KANDAHAR, Afghanistan -- They heard the explosion and ran over to see a Marine down, bleeding badly after stepping on one of the many mines planted around the airport here.

With adrenaline pumping, the team of Marine bomb-disposal experts had to fight their first instinct Sunday: to race into the field to save Cpl. Chris Chandler.

"It's got to be very slow and methodical. You can't rush this," one of the men, Sgt. Michael Gattis, recalled Monday.

So while they kept Chandler talking -- where are you from, how many brothers and sisters do you have, anything to keep him coherent -- they dropped down and began to probe the soil for mines, looking for a pathway to pull Chandler and two others to safety.

"He was worried that we were going to hurt ourselves," Staff Sgt. Michael Leurini said. "My comment to him was, "We get paid 150 extra dollars a month for that, so not to worry about it.' "

Chandler, an infantryman from the 15th Marine Expeditionary Unit, lost his foot in the explosion, said Capt. David Romley, a Marine spokesman.

Chandler was taken by helicopter to the Marines' other base in Afghanistan, Camp Rhino, in the desert southwest of Kandahar, then transported to an undisclosed hospital in the region, where he was in stable condition.

Two other Marines, Sgt. Adrian Aranda and Lance Cpl. Nicholas J. Sovereign, received minor wounds and remained at Camp Rhino for treatment, Romley said. The three were providing security for a team that was going to check a nearby building for unexploded bombs.

Marines knew when they took over this airport Thursday night that it was heavily mined, a legacy of the years of war in Afghanistan dating to the 1980s Soviet invasion.

The field where Chandler was injured Sunday already had been swept for mines and declared clear. Romley said the Marines' mine detectors generally look for metal mines and often cannot detect mines made of ceramic or plastic.

Gattis, Leurini and the other members of their bomb-disposal crew are trained in mine field rescue -- this was their first -- but that isn't their specialty. Their job is disposing of unexploded bombs and munitions, a big task at this airport where the Taliban stored large stashes of weapons.

The team found at least two other mines while rescuing Chandler. To clear a path, they poked gently with knives just under the surface of the dry, hard-packed soil, taking care to touch only the sides of any mines and not the tops.

Brief A ▸ Decide whether each statement agrees with the report on the Kandahar mine rescue: (i) Chandler lost his foot in the explosion; (ii) the field where Chandler was hurt had not yet been swept for mines; (iii) mine field rescue is the bomb-disposal crew's specialty. For each, answer yes or no and quote the words of the report that decide it.
Brief B ▸ Revise the part of the report on the Kandahar mine rescue between "The field where" and "not the tops.", inclusive, so that "probes" stands in place of "knives".

Records provided ▸

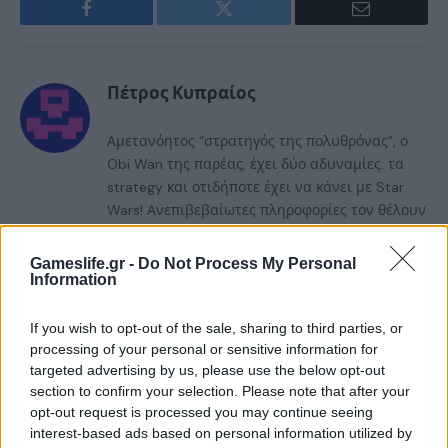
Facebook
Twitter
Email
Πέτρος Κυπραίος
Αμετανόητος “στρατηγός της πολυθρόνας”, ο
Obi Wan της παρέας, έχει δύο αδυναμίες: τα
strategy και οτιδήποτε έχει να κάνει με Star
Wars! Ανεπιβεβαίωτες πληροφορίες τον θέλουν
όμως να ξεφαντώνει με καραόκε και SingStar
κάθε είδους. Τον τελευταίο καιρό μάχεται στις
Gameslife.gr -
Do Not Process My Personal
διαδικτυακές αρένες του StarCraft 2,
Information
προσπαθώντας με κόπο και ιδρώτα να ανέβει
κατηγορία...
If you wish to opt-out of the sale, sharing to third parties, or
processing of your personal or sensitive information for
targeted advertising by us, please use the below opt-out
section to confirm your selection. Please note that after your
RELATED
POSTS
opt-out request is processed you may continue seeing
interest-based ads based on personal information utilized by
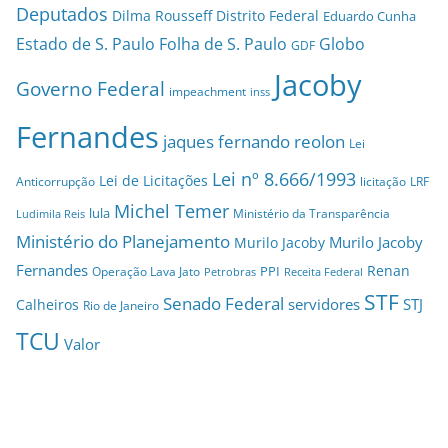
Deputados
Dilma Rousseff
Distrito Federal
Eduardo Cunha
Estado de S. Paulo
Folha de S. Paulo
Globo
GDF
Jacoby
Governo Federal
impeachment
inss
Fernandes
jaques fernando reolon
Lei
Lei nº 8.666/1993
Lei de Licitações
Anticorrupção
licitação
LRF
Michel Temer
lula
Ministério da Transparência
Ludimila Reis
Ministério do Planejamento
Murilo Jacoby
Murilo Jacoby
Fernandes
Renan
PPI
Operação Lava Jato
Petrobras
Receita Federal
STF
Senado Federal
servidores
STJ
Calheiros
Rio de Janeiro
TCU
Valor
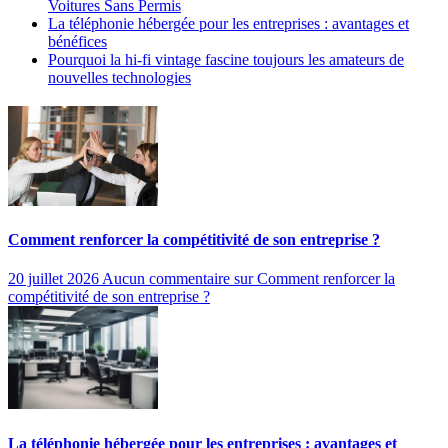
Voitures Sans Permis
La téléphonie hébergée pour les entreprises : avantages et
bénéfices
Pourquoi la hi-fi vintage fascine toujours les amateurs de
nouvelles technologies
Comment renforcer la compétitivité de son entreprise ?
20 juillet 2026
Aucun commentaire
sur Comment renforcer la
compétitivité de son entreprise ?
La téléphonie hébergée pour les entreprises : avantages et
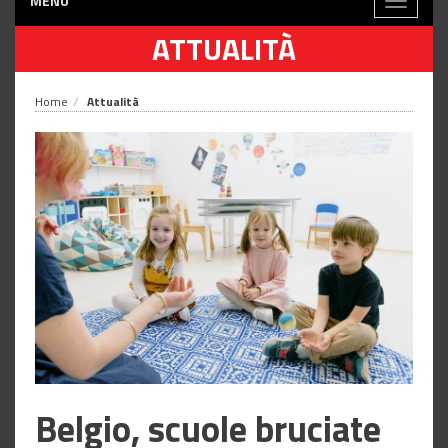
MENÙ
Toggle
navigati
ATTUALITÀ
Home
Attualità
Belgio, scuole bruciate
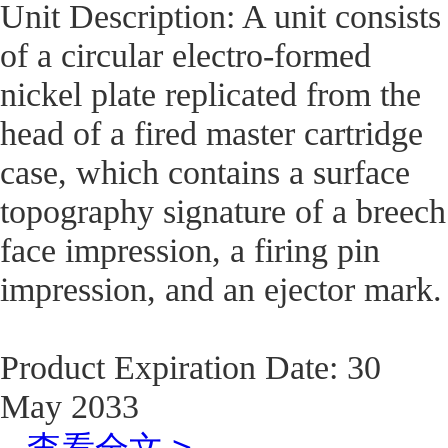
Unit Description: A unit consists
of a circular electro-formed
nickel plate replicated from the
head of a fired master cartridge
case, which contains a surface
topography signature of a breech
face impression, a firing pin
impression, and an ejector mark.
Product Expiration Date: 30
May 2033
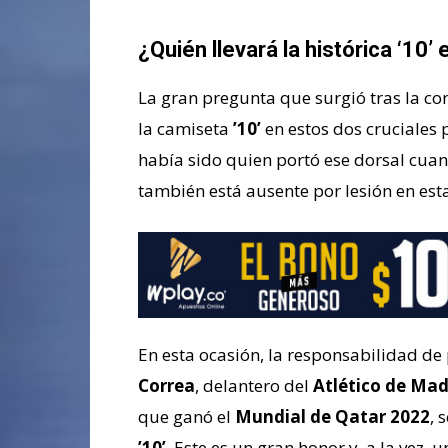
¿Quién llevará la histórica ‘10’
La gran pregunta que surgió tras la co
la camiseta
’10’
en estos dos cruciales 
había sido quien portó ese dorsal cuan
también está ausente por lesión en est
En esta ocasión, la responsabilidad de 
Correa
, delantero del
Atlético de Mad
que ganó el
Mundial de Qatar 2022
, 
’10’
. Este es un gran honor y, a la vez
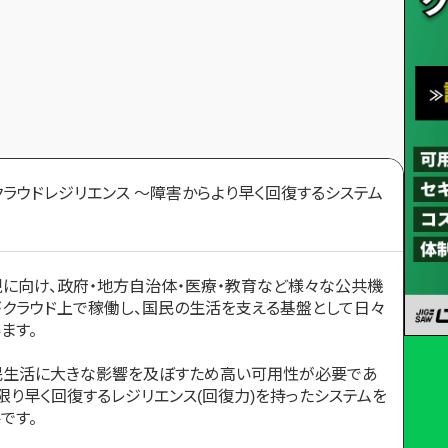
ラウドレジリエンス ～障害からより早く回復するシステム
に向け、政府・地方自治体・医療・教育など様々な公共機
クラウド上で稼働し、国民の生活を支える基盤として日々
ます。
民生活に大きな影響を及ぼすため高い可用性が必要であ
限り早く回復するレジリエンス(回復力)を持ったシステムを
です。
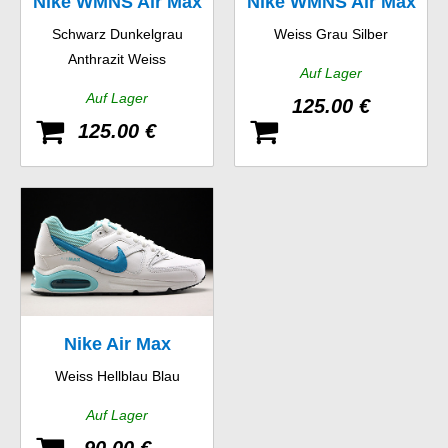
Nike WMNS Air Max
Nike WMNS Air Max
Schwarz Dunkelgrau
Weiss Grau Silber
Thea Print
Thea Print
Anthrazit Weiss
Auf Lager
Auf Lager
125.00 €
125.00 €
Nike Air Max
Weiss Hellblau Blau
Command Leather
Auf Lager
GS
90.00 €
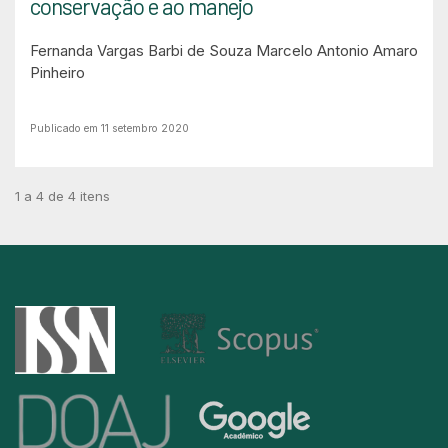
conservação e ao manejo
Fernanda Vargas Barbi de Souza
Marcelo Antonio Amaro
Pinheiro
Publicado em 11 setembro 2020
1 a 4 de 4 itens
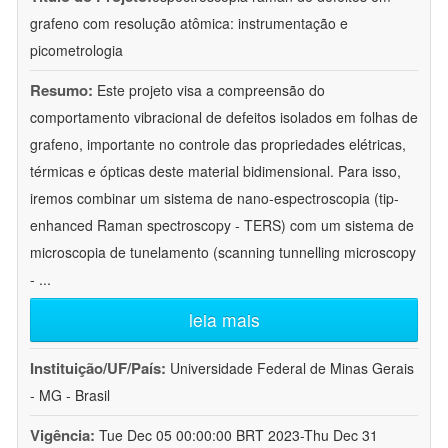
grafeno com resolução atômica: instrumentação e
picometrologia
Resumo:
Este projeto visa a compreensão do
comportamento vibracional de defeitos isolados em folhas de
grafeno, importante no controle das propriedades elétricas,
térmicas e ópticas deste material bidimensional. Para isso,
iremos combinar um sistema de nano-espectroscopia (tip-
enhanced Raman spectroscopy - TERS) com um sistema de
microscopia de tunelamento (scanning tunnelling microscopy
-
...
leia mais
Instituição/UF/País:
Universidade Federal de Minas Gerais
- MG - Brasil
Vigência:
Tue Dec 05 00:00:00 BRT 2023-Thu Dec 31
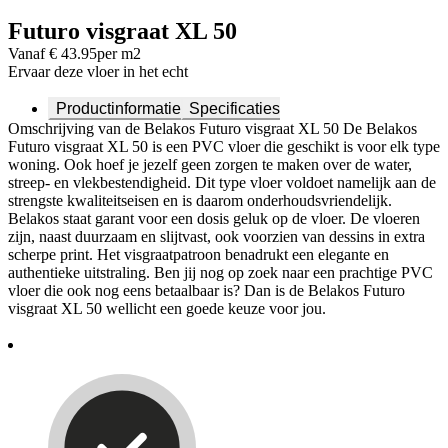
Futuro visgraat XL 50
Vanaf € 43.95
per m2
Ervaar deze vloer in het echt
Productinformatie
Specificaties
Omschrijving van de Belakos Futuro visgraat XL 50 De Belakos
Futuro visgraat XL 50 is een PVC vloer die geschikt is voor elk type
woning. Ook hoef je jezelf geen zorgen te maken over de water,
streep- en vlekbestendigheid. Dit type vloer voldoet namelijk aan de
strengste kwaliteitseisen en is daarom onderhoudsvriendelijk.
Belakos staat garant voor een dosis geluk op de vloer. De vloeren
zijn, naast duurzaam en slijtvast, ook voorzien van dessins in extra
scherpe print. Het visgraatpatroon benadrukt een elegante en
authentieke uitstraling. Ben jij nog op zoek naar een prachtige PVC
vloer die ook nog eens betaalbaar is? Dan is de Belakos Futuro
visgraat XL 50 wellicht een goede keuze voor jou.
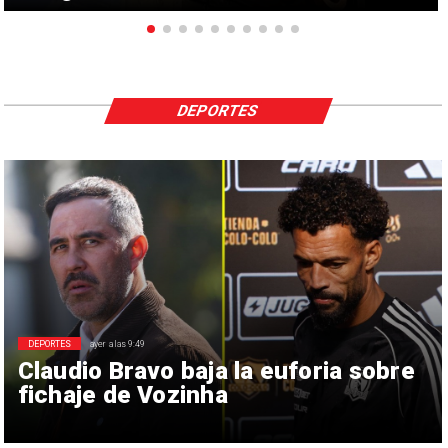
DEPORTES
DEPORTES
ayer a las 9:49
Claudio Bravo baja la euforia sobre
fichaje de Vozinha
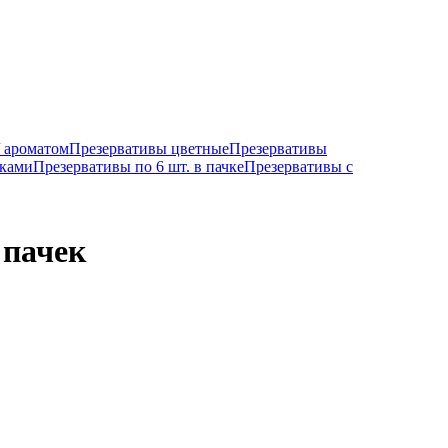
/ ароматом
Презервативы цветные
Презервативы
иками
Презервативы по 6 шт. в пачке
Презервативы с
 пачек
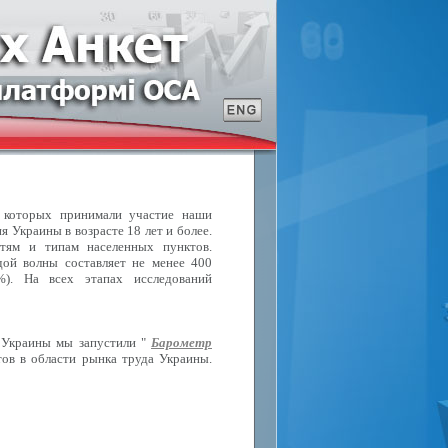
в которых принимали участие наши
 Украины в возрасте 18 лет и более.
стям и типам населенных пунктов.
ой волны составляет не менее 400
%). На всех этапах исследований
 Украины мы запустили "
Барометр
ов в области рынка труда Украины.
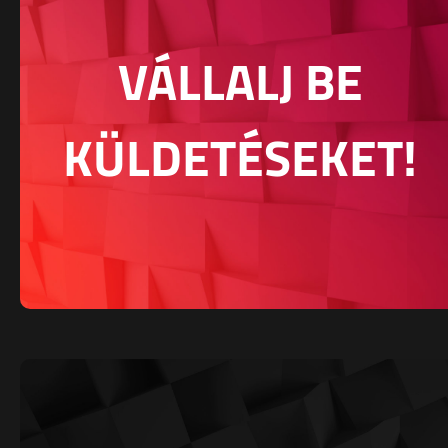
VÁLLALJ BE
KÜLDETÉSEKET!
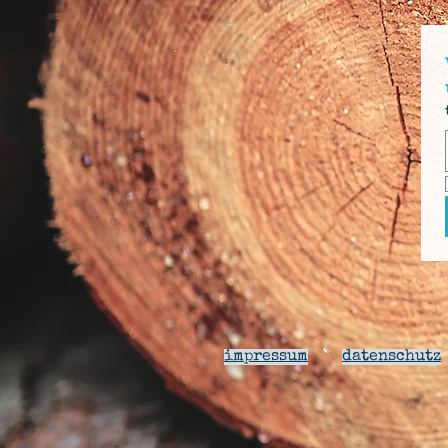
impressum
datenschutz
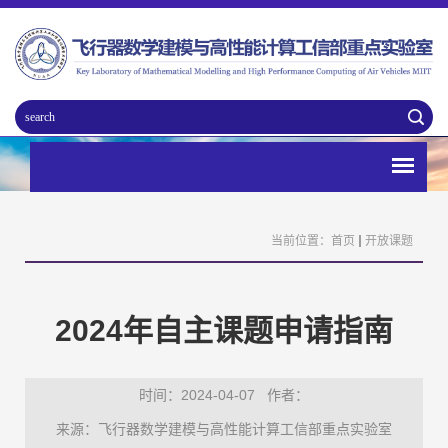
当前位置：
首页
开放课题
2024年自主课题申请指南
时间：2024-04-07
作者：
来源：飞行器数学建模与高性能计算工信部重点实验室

Problem solution A ▸
(i) Yes: "Chandler, an infantryman from the 15th Marine Expeditionary Unit, lost his foot in the explosion"
(ii) No: "The field where Chandler was injured Sunday already had been swept for mines and declared clear."
(iii) No: "are trained in mine field rescue -- this was their first -- but that isn't their specialty"

Problem solution B ▸
The field where Chandler was injured Sunday already had been swept for mines and declared clear. Romley said the Marines' mine detectors generally look for metal mines and often cannot detect mines made of ceramic or plastic.

Gattis, Leurini and the other members of their bomb-disposal crew are trained in mine field rescue -- this was their first -- but that isn't their specialty. Their job is disposing of unexploded bombs and munitions, a big task at this airport where the Taliban stored large stashes of weapons.

The team found at least two other mines while rescuing Chandler. To clear a path, they poked gently with probes just under the surface of the dry, hard-packed soil, taking care to touch only the sides of any mines and not the tops.